Titov’s letter to the president highlights that Russia has reached record-high labour shortages. According to Titov, nearly 54% of entrepreneurs surveyed by the Stolypin Institute for the Economics of Growth reported a shortage of workers.
Simultaneously, Titov argues that relying solely on citizens from the Commonwealth of Independent States (CIS) to meet labour needs is no longer feasible. To address this, he suggests expanding the foreign labour force from countries with visa entry requirements. For workers from visa-required countries staying in Russia for less than a year, Titov proposes replacing a work permit with a patent, mirroring the arrangement with visa-free countries like Tajikistan, Uzbekistan, Moldova, and Azerbaijan. Additionally, RBC reports that issuing visas for groups of labour migrants could be moved online at the employer's request.
Earlier, The Higher School of Economics stated that to maintain its population of 146 million people, Russia needs to attract between 390,000 and 1.1 million migrants annually until the end of the century. The University simulated three different scenarios involving different fertility rates, life expectancies, and population outflow indicators. None of these scenarios indicated significant population growth without the influence of migration.
In Russia, the mortality rate has exceeded the birth rate for years. Despite this, the government seems slow to address issues like healthcare, education, and low wages. Instead of improving citizens' lives in order to solve demographic issues, there's a focus on attracting migrants. This benefits Russian entrepreneurs, who exploit migrants willing to work for lower wages and endure labour rights violations due to their challenging situation and ignorance of the Russian language.
The use of cheap migrant labour creates additional pressure on the labour market, reducing average wages and complicating job searching for Russians themselves.
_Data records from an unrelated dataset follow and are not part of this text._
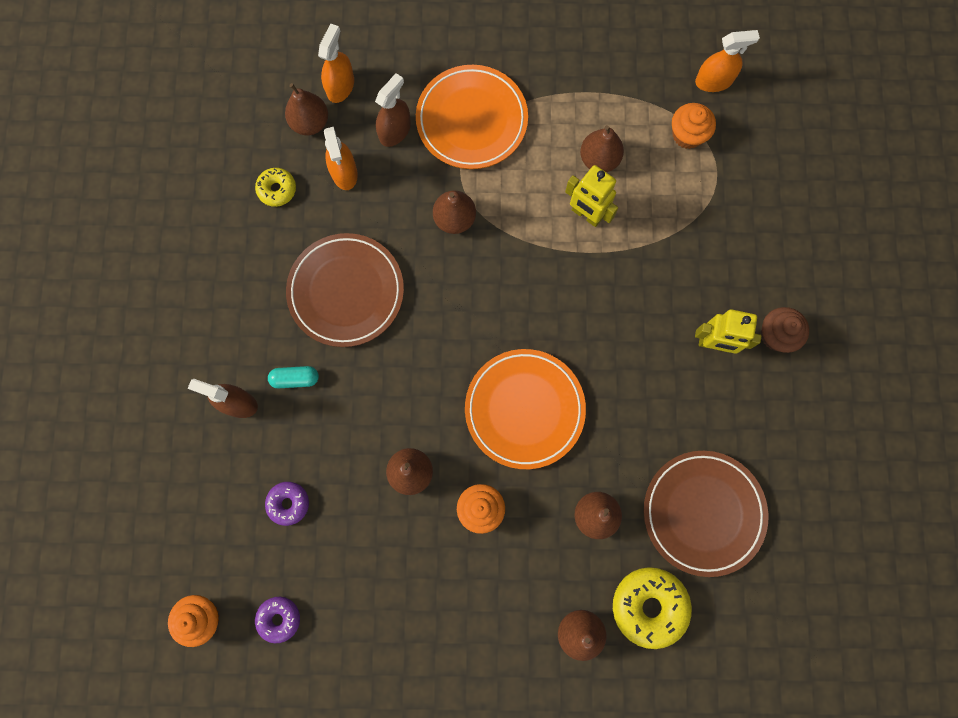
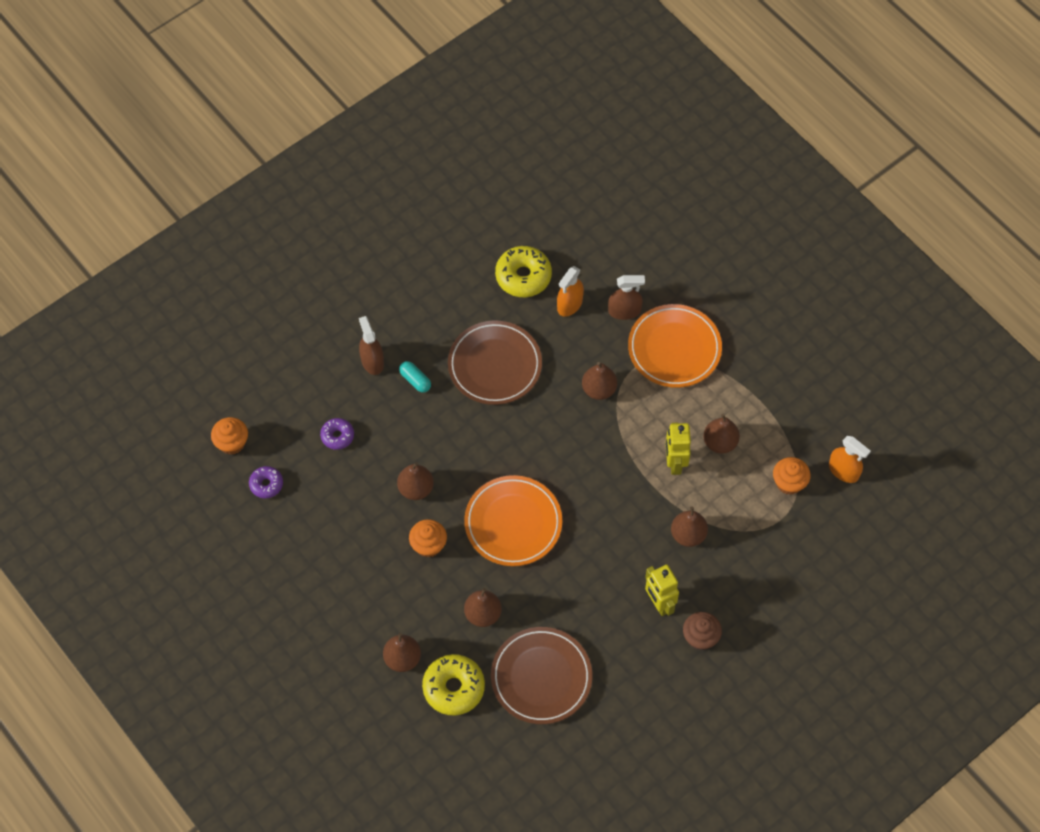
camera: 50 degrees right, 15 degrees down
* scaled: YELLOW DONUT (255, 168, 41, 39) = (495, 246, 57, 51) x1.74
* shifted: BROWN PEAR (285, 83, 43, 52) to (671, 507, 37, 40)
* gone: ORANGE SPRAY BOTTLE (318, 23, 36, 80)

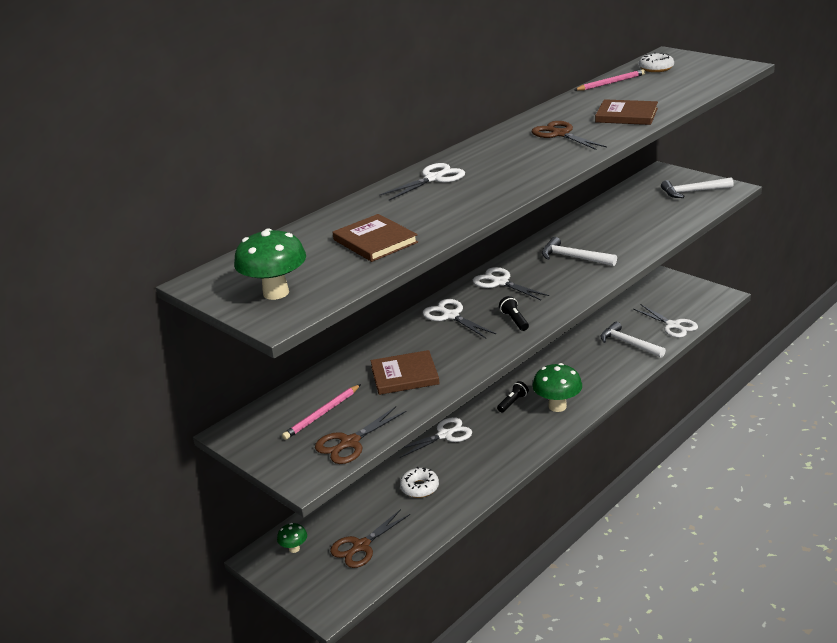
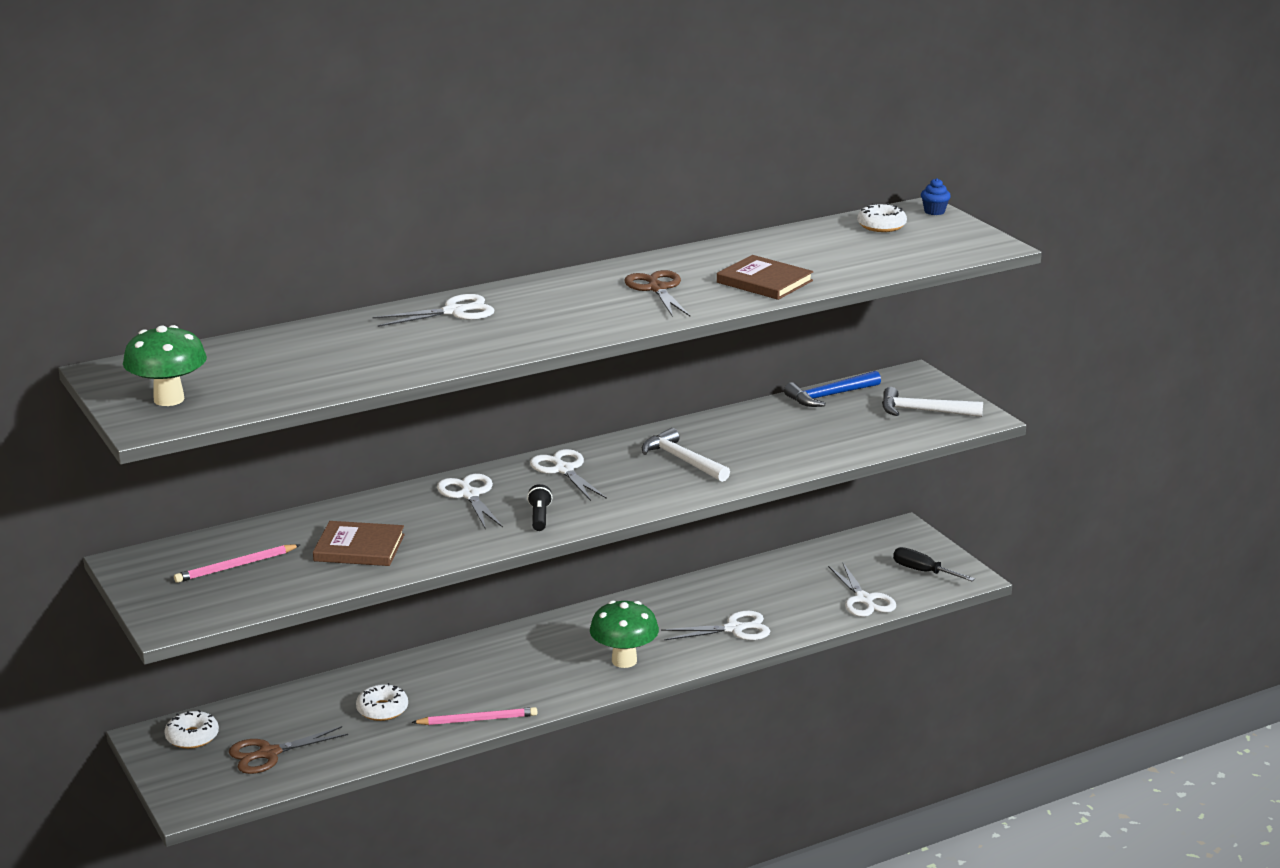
camera: 15 degrees right, 5 degrees down
* swapped: GREEN MUSHROOM (277, 523, 30, 30) to WHITE DONUT (165, 710, 54, 39)
* gone: BROWN SCISSORS (315, 406, 92, 58)
* gone: BROWN BOOK (333, 214, 85, 48)
* shifted: WHITE SCISSORS (400, 417, 72, 41) to (661, 611, 109, 29)
* gone: BLACK FLASHLIGHT (497, 381, 32, 31)
* shifted: PINK PENCIL (574, 69, 71, 22) to (411, 707, 126, 18)
* gone: WHITE HAMMER (600, 322, 66, 36)
* new: BLUE HAMMER (784, 371, 97, 36)
* new: BLACK SCREWDRIVER (893, 547, 82, 34)
* new: BLUE CUPCAKE (921, 178, 30, 37)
Consequently, this dynamic contributes to a negative sentiment among many Russian citizens towards migrants who have “come in large numbers” and “taken up jobs”, providing fertile ground for nationalism.
Workers worldwide must recognize that societal divisions based on nationality only serve the ruling class. The state aims to pit working masses against each other, diverting attention from their common enemy—capitalism. Only unification and the struggle for socialism, which eliminates all exploitation of man by man, can provide us with the essential social benefits for a dignified and comfortable life for all.
1. RBC - “Russia may expand the influx of migrants from Southeast Asia” dated September 27, 2023.
2. News agency “Nakanune.RU” - “Up to 1 million per year for 80 years: HSE proposed to flood Russia with migrants” dated April 13, 2023.